Selected passage —
------------------------------------------------------------

United States District Court, M.D. North Carolina

March 20, 2017

CHRIS FORDHAM, Plaintiff,
v.
ALVIN KELLER, et. al, Defendants.

          MEMORANDUM OPINION AND ORDER

         This matter comes before the Court upon Defendants Gary Crutchfield, Meal Leakez, Chandra Ransom and Lisa Starr's motion for judgment on the pleadings, or in the alternative, for summary judgment. (Docket Entry 68.) Plaintiff Chris Fordham has not filed a response.[1] The matter is ripe for disposition. For the following reasons, the Court will grant Defendants' motion.

------------------------------------------------------------

Recorded data —
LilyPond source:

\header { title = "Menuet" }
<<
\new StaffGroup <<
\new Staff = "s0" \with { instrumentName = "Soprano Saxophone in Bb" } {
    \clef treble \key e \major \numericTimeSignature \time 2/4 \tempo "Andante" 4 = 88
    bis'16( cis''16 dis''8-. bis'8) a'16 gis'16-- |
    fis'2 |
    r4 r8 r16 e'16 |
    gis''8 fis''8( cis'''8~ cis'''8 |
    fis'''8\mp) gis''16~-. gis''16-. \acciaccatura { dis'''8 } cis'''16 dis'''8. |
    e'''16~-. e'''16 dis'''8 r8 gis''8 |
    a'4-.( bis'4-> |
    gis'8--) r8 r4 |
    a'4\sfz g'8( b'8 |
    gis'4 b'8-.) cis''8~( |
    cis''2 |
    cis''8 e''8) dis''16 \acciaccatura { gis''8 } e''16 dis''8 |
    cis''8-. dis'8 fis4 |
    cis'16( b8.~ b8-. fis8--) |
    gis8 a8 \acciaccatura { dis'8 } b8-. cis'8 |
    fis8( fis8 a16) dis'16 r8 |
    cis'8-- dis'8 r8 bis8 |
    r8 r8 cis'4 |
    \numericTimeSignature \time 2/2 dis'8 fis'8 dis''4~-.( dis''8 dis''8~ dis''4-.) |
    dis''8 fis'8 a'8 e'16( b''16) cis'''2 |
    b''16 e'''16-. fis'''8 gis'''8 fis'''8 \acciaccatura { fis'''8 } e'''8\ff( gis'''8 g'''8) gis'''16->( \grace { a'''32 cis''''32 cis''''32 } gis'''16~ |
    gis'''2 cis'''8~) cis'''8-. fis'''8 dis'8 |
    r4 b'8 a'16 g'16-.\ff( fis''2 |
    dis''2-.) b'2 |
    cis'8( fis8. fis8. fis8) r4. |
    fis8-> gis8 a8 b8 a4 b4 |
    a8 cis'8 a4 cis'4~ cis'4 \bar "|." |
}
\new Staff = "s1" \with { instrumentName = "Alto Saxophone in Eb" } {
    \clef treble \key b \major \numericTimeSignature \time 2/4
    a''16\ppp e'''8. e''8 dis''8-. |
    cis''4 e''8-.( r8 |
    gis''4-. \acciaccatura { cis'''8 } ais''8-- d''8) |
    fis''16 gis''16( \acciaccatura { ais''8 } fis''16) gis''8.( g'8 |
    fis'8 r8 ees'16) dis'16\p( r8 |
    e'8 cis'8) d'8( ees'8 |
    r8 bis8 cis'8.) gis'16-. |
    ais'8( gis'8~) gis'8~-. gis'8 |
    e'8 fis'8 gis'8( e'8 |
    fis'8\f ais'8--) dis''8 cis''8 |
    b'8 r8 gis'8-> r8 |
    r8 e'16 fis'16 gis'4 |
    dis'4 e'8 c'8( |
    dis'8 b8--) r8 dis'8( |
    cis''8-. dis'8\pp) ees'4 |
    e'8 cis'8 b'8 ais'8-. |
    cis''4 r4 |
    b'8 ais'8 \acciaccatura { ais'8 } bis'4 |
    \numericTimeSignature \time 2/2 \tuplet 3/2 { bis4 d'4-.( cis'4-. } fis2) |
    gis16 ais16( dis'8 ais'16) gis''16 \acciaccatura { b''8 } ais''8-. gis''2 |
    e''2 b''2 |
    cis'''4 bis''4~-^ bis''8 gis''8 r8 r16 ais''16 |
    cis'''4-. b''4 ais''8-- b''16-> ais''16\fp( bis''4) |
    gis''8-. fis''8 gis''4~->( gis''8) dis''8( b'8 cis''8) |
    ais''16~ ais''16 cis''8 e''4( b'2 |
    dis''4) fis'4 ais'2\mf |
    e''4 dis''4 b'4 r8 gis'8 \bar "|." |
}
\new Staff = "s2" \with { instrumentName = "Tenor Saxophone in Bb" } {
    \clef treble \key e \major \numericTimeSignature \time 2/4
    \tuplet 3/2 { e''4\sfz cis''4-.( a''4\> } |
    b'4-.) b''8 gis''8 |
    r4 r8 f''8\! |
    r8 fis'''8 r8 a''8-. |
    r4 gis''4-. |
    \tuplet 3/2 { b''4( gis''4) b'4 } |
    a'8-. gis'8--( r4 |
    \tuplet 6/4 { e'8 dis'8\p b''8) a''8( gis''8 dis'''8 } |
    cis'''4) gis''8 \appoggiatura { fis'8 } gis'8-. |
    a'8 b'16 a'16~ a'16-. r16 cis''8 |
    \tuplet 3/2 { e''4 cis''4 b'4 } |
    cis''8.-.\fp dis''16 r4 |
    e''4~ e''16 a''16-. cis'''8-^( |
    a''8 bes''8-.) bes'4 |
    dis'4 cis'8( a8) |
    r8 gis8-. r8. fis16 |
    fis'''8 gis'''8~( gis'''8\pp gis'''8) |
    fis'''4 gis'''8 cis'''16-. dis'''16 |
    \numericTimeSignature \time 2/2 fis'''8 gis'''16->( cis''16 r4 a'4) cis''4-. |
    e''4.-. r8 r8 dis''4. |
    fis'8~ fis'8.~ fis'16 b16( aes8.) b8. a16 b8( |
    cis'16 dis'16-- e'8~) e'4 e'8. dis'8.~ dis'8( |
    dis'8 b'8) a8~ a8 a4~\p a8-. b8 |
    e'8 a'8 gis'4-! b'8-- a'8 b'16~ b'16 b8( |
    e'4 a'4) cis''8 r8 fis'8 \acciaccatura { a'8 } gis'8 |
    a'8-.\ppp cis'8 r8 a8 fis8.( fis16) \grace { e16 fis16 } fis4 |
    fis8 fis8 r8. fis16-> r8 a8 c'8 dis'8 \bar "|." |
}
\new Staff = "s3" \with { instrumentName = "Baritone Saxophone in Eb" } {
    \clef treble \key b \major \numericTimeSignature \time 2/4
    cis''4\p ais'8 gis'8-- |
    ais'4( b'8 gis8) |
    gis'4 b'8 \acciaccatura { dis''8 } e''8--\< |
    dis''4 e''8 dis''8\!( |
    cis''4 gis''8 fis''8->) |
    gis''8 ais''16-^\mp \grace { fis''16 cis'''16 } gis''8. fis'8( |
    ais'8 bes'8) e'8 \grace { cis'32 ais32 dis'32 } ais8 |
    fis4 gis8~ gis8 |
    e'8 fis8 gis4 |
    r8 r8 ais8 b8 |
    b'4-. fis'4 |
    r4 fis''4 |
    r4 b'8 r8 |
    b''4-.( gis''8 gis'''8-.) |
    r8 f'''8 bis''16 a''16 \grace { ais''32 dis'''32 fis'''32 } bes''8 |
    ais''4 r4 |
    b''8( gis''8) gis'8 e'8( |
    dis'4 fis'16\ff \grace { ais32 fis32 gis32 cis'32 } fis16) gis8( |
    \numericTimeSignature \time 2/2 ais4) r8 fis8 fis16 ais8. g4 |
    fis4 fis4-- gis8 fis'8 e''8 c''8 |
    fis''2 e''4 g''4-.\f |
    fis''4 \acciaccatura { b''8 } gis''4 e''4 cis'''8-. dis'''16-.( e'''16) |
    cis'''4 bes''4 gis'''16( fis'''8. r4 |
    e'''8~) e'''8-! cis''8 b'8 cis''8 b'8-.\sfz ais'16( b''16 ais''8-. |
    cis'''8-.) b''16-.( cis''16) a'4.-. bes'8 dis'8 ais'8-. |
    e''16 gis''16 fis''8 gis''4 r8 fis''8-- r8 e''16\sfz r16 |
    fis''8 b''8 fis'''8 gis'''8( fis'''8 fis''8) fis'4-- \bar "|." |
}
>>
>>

------------------------------------------------------------

According to the court order, what motion did the defendants bring before the Court? The items are not used in any task.

Response — A motion for judgment on the pleadings, or in the alternative, for summary judgment.